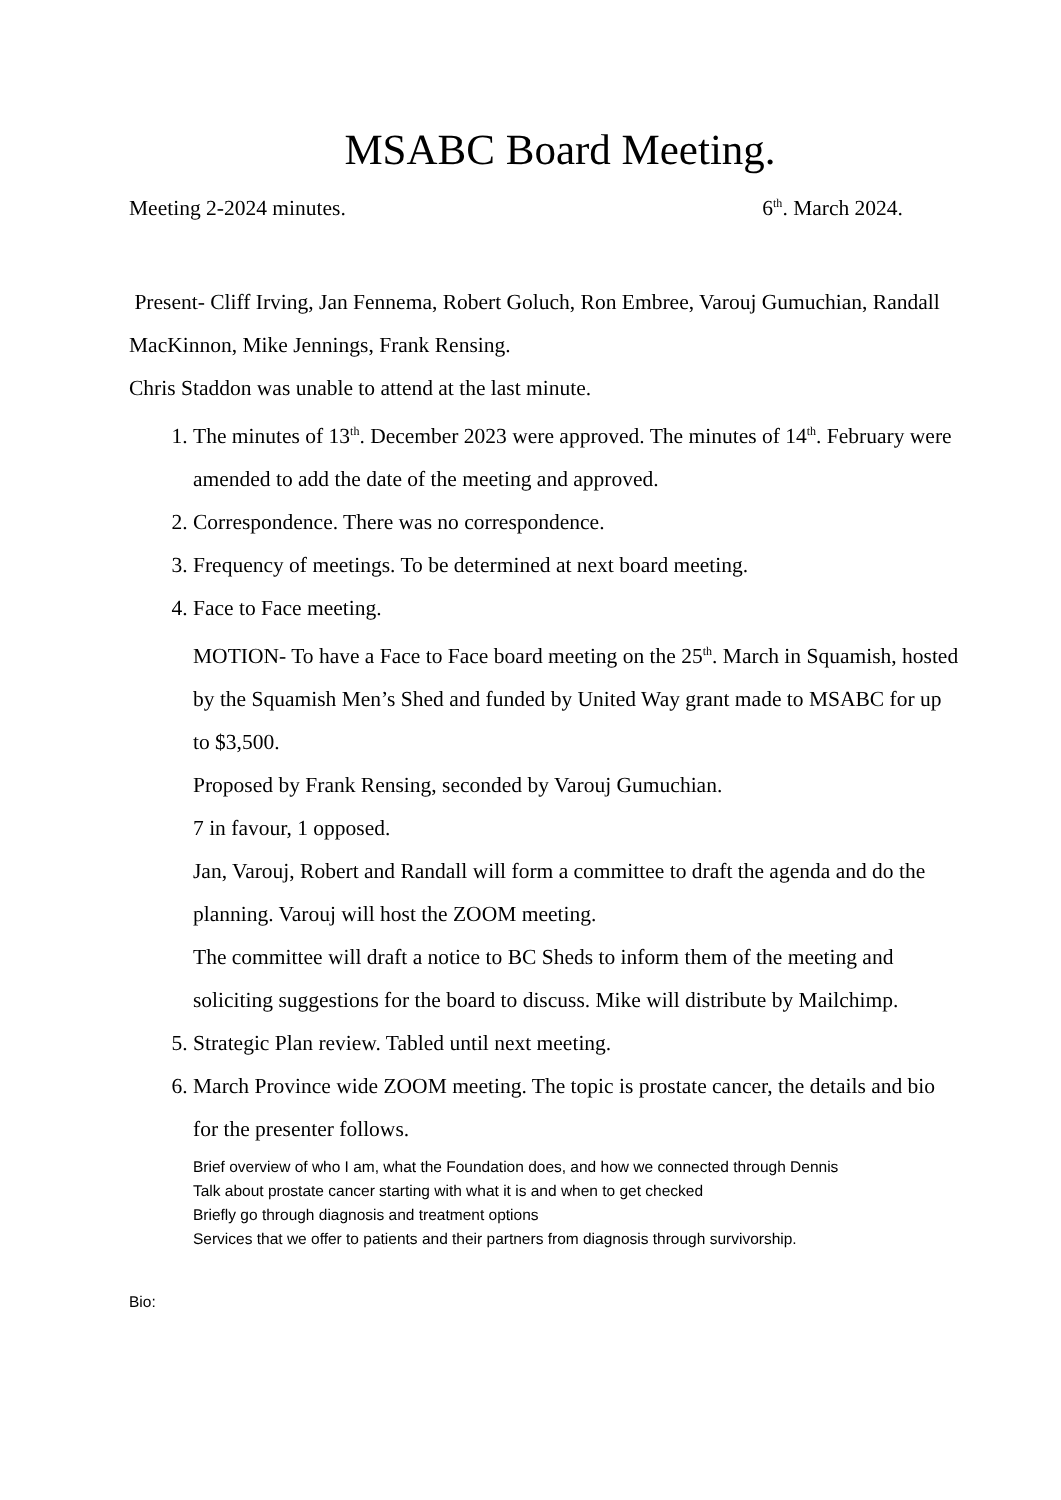MSABC Board Meeting.
Meeting 2-2024 minutes. 6<sup>th</sup>. March 2024.
Present- Cliff Irving, Jan Fennema, Robert Goluch, Ron Embree, Varouj Gumuchian, Randall MacKinnon, Mike Jennings, Frank Rensing.
Chris Staddon was unable to attend at the last minute.
1. The minutes of 13<sup>th</sup>. December 2023 were approved. The minutes of 14<sup>th</sup>. February were amended to add the date of the meeting and approved.
2. Correspondence. There was no correspondence.
3. Frequency of meetings. To be determined at next board meeting.
4. Face to Face meeting.
MOTION- To have a Face to Face board meeting on the 25<sup>th</sup>. March in Squamish, hosted by the Squamish Men’s Shed and funded by United Way grant made to MSABC for up to $3,500.
Proposed by Frank Rensing, seconded by Varouj Gumuchian.
7 in favour, 1 opposed.
Jan, Varouj, Robert and Randall will form a committee to draft the agenda and do the planning. Varouj will host the ZOOM meeting.
The committee will draft a notice to BC Sheds to inform them of the meeting and soliciting suggestions for the board to discuss. Mike will distribute by Mailchimp.
5. Strategic Plan review. Tabled until next meeting.
6. March Province wide ZOOM meeting. The topic is prostate cancer, the details and bio for the presenter follows.
Brief overview of who I am, what the Foundation does, and how we connected through Dennis
Talk about prostate cancer starting with what it is and when to get checked
Briefly go through diagnosis and treatment options
Services that we offer to patients and their partners from diagnosis through survivorship.
Bio:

(TASK ITEM): In the material above, transcribe exactly the lines beginning at the one with "Meeting 2-2024 minutes." and ending at the one with "4. Face to Face meeting.", both included.

(ANSWER AREA):
Meeting 2-2024 minutes. 6<sup>th</sup>. March 2024.
Present- Cliff Irving, Jan Fennema, Robert Goluch, Ron Embree, Varouj Gumuchian, Randall MacKinnon, Mike Jennings, Frank Rensing.
Chris Staddon was unable to attend at the last minute.
1. The minutes of 13<sup>th</sup>. December 2023 were approved. The minutes of 14<sup>th</sup>. February were amended to add the date of the meeting and approved.
2. Correspondence. There was no correspondence.
3. Frequency of meetings. To be determined at next board meeting.
4. Face to Face meeting.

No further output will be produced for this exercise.